**** Task input

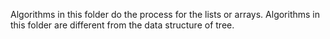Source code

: Algorithms in this folder do the process for the lists or arrays.
Algorithms in this folder are different from the data structure of tree.
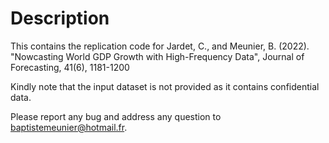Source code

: # Description

This contains the replication code for Jardet, C., and Meunier, B. (2022). "Nowcasting World GDP Growth with High-Frequency Data", Journal of Forecasting, 41(6), 1181-1200

Kindly note that the input dataset is not provided as it contains confidential data. 

Please report any bug and address any question to baptistemeunier@hotmail.fr.
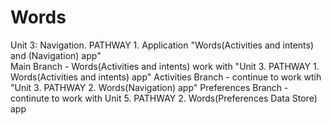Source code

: # Words
Unit 3: Navigation. PATHWAY 1. Application "Words(Activities and intents) and  (Navigation) app"  
Main Branch - Words(Activities and intents) work with  "Unit 3. PATHWAY 1. Words(Activities and intents) app"
Activities Branch - continue to work wtih  "Unit 3. PATHWAY 2. Words(Navigation) app"
Preferences Branch - continute to work with Unit 5. PATHWAY 2. Words(Preferences Data Store) app
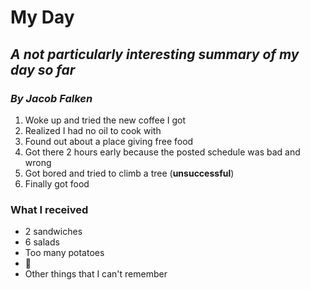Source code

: # My Day
## *A not particularly interesting summary of my day so far*
### *By Jacob Falken*
1. Woke up and tried the new coffee I got
2. Realized I had no oil to cook with
3. Found out about a place giving free food
4. Got there 2 hours early because the posted schedule was bad and wrong
5. Got bored and tried to climb a tree (**unsuccessful**)
6. Finally got food

### **What I received**
- 2 sandwiches
- 6 salads
- Too many potatoes
- :egg:
- Other things that I can't remember
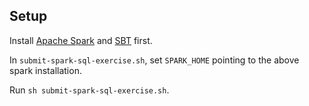 ## Setup

Install [Apache Spark](https://spark.apache.org/downloads.html) and [SBT](http://www.scala-sbt.org/release/tutorial/Setup.html) first.

In `submit-spark-sql-exercise.sh`, set `SPARK_HOME` pointing to the above spark installation.

Run `sh submit-spark-sql-exercise.sh`.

********

◆ Problem ◆
Restate exactly, and only, every line from the one that contains "above spark installation." through the last line of the records.

◆ Solution below ◆
In `submit-spark-sql-exercise.sh`, set `SPARK_HOME` pointing to the above spark installation.

Run `sh submit-spark-sql-exercise.sh`.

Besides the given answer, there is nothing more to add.